In August, the McClatchy-Marist Poll temporarily suspended polling on primary candidates because of concern that public polls were being misused to decide who’s in or out of debates. The Marist Institute for Public Opinion, which conducts the national survey, said the debate criteria assume too much precision in polls in drawing a line between candidates just a fraction apart and assume that the national polls are comparable.
Lee Miringoff, director of the Marist Institute, also was uncomfortable being a participant in making news: “It’s a problem when it’s shaping who gets to sit at the table.”
Problems also surface when politicians pick fights with the media asking the questions. In the first Republican debate, Aug. 6 in Cleveland, Donald Trump’s insults of Fox News moderator Megyn Kelly sparked an uproar, and their battle seemed to be as discussed on social media as any other debate topic.
The media involvement reinforces Republicans’ view that the mainstream media won’t treat them fairly. That was particularly true after Wednesday night’s debate.
When Harwood asked Trump if the mogul was waging a “comic-book version of a presidential campaign,” he elicited rare sympathy for the brash candidate. Trump called it a “not very nicely asked question.”
Trump also accused Quick of incorrectly quoting him, and it took her several minutes to prove her point.
In other questions, Carson was asked what kind of analysis made him think his flat tax plan would work; Rubio was asked why he wouldn’t “slow down, get a few more things done first” before running for president; Jeb Bush was asked why his candidacy wasn’t catching on; and Carly Fiorina was asked why Americans should hire her as president when she was fired by Hewlett-Packard.
When Quintanilla asked Cruz whether his opposition to a budget deal showed “that you’re not the kind of problem-solver American voters want,” he exploded.
“The questions that have been asked so far in this debate illustrate why the American people don’t trust the media,” Cruz said. “This is not a cage match.”
The questioners did not relent. Quintanilla asked whether the federal government should regard fantasy football as gambling. Chris Christie, the governor of New Jersey, spoke out loudly. “We have $19 trillion in debt. We have people out of work. We have ISIS and al-Qaida attacking us. And we’re talking about fantasy football?
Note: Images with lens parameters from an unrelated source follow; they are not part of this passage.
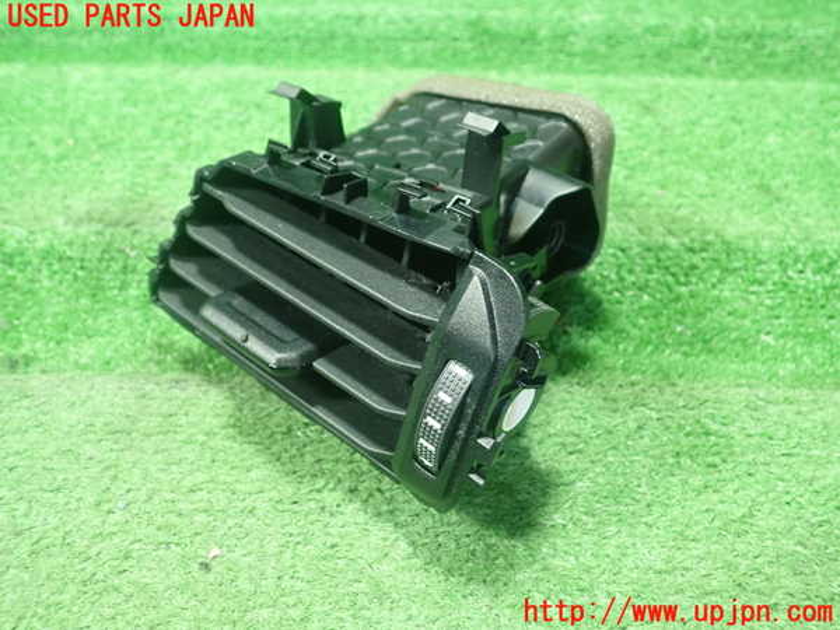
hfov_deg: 60.0
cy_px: 315
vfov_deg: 46.8
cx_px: 420
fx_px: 728
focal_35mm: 30
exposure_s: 1/80
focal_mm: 5.5
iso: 800
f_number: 2.3
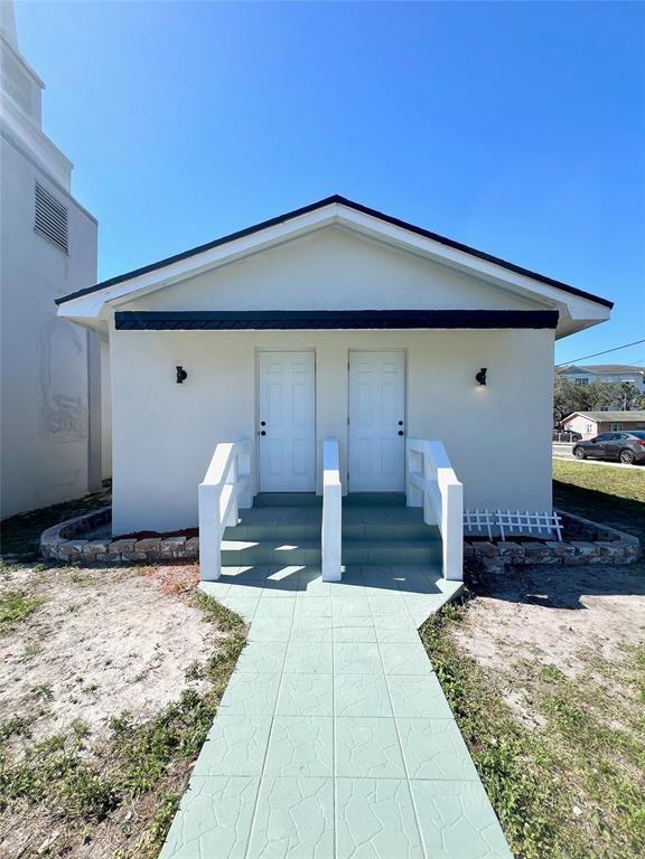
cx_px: 322
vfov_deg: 106.2
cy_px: 430
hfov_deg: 89.9
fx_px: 323
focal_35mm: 13
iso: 32
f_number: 1.8
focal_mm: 1.57
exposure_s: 1/1248
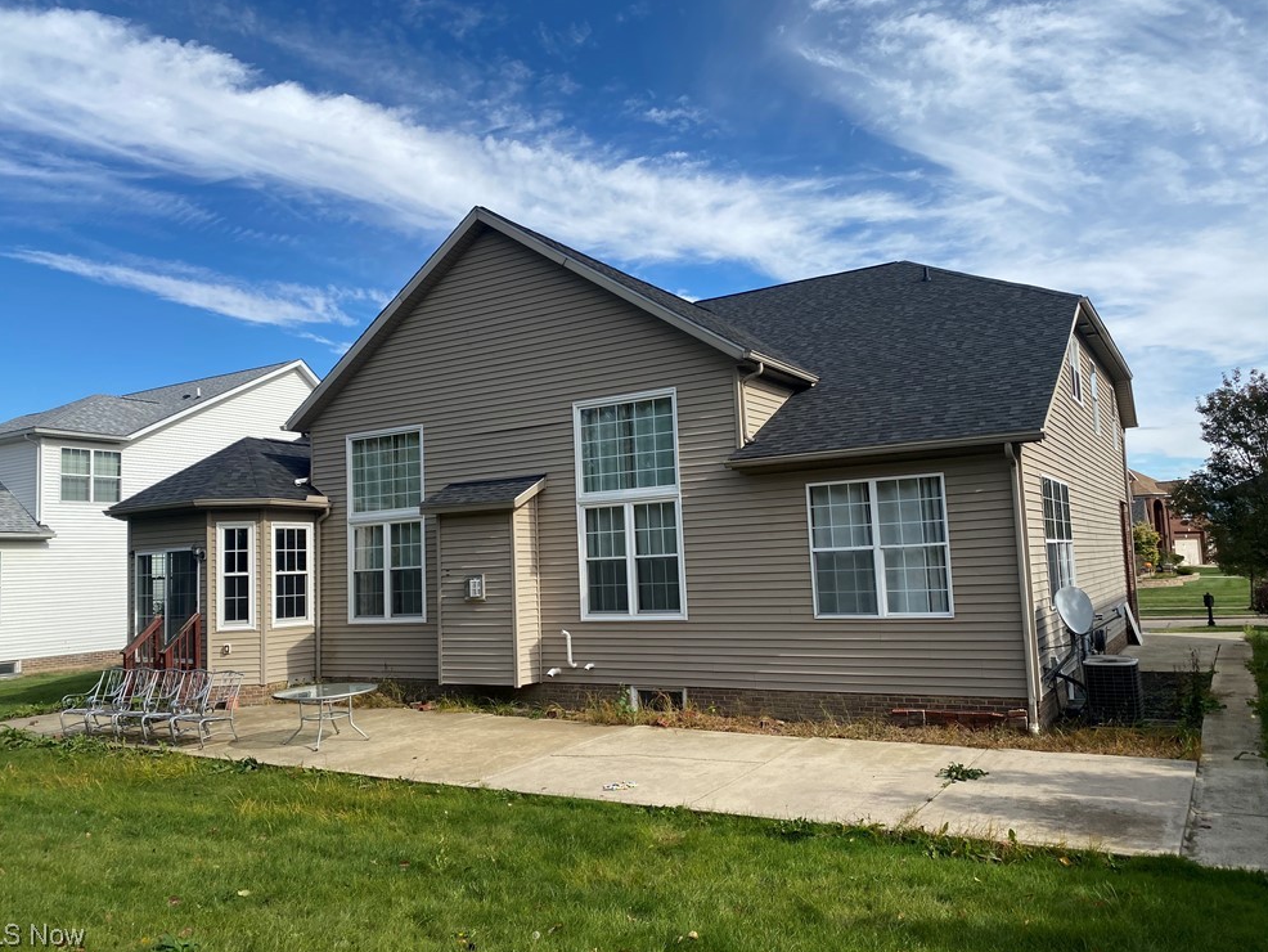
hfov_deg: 65.3
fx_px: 989
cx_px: 616
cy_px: 470
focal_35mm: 27
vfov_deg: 51.4
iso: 32
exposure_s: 1/2688
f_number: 1.8
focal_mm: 4.25
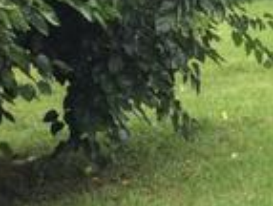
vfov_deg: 8.6
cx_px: 397
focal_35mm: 173
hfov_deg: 11.0
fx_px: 1368
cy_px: 78
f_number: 2.4
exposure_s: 1/348
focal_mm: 3.3
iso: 25
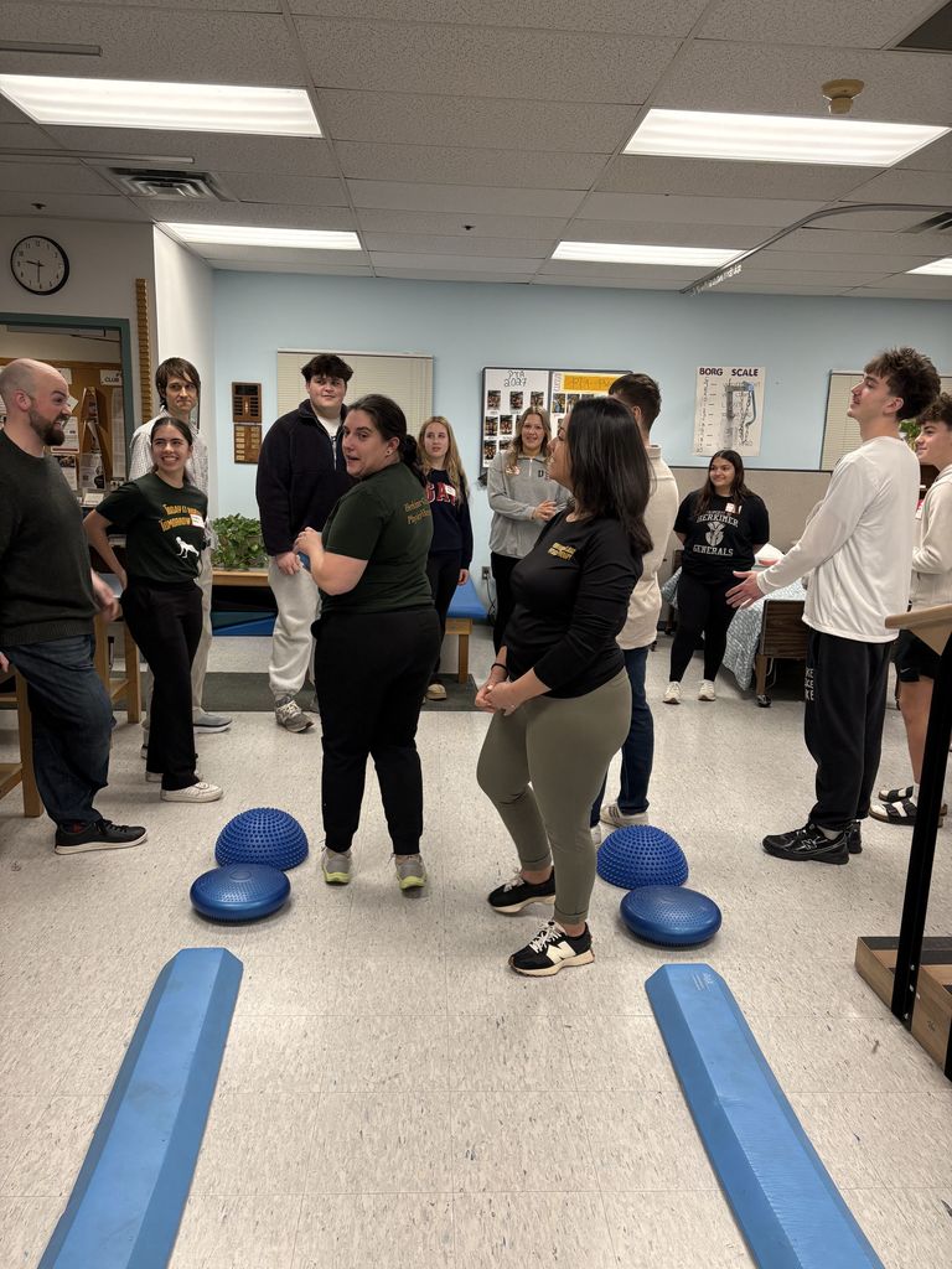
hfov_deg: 53.1
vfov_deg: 67.3
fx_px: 953
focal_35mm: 26
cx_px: 476
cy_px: 634
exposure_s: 1/123
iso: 160
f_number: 1.6
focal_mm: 5.96
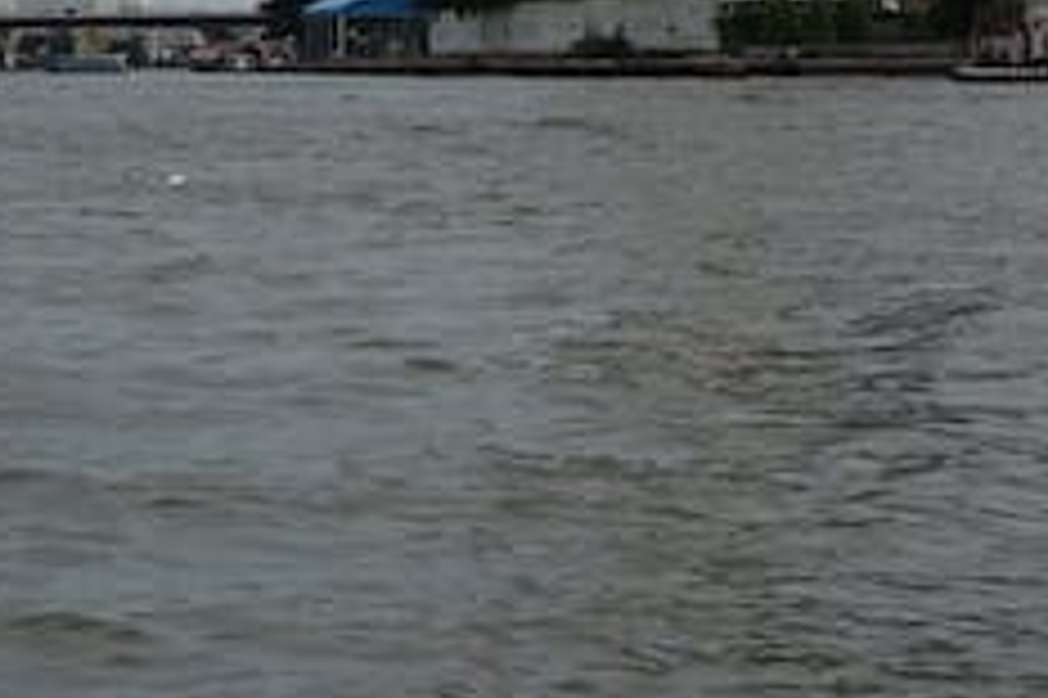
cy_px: -471
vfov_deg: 8.4
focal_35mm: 158
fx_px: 4596
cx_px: -27
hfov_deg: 12.8
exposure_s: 1/125
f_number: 5.6
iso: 125
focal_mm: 16.84
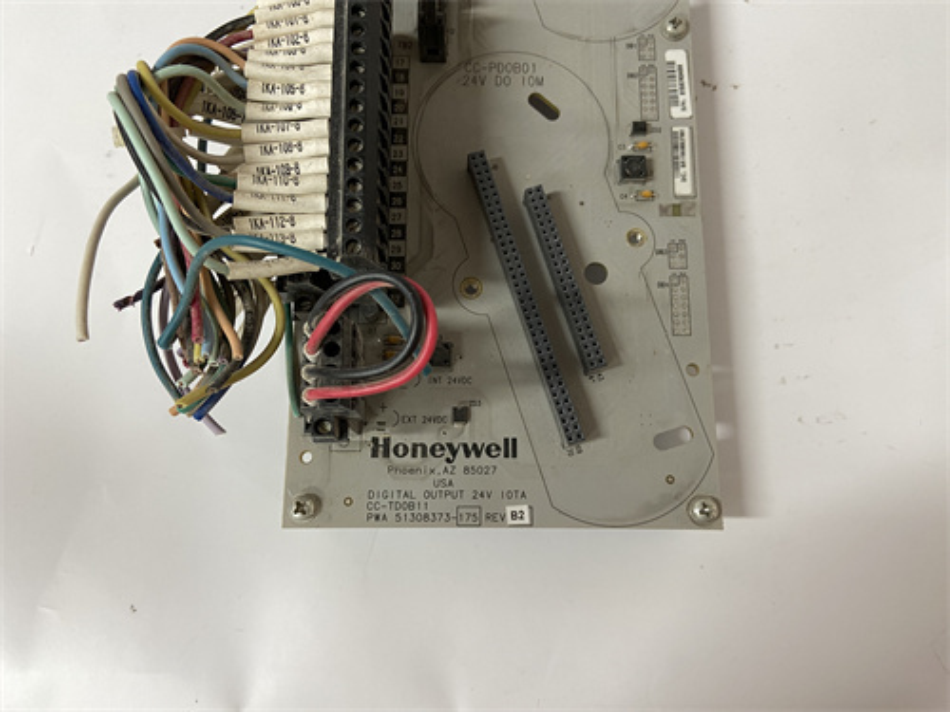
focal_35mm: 26
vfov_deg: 53.1
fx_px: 714
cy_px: 356
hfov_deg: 67.3
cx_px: 475
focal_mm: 4.25
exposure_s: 1/50
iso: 125
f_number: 1.8
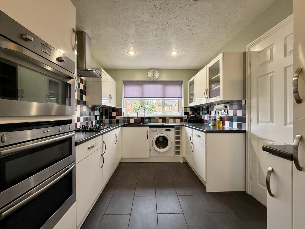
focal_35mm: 14
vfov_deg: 85.7
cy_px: 114
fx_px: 123
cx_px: 152
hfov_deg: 102.1
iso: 200
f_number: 2.2
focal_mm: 2.22
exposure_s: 1/100
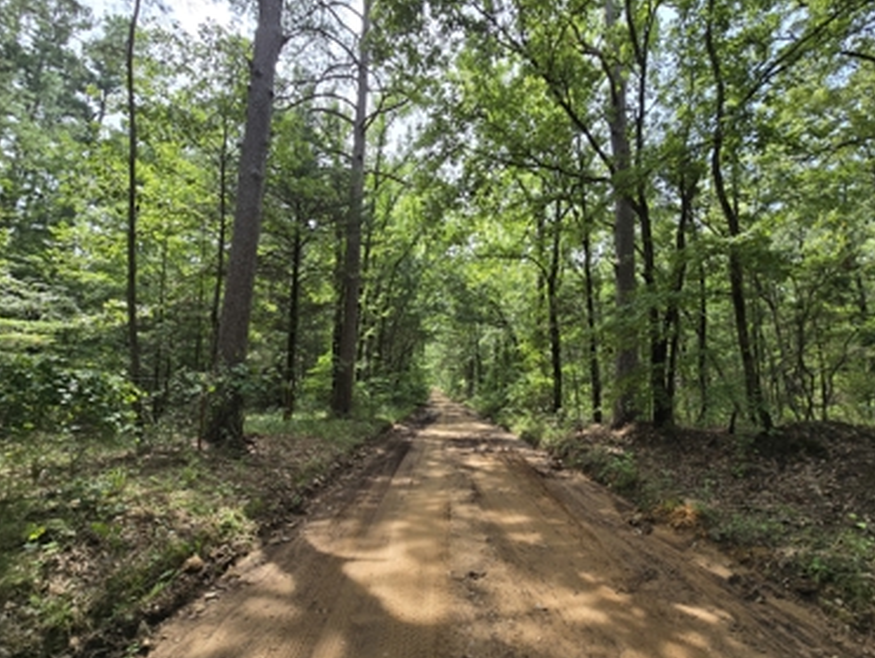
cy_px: 330
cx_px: 460
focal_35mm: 14
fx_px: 354
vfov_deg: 85.8
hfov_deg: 101.9
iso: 50
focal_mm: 2.2
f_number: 2.2
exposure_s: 1/507
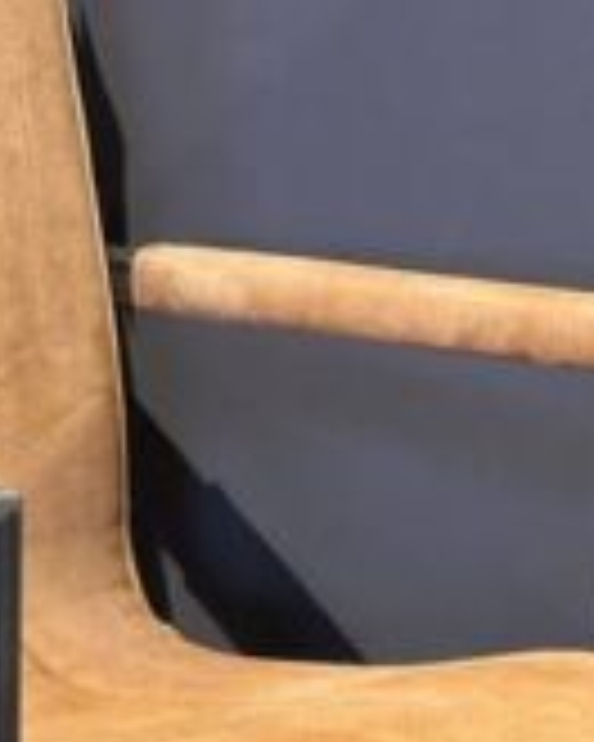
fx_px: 3582
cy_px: 915
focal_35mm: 163
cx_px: 0
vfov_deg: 11.6
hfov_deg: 9.4
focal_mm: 6.86
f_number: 1.78
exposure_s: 1/33
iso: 320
Can we stop?”
Some people did think the debate, with its emphasis on economics, had come off well. “This was, in many ways, the first adult conversation we’ve had this campaign,” said Maya MacGuineas, head of the Campaign to Fix the Debt, which studies budget issues.
Priebus disagreed:. “The performance by the CNBC moderators was extremely disappointing and did a disservice to their network, our candidates and voters.”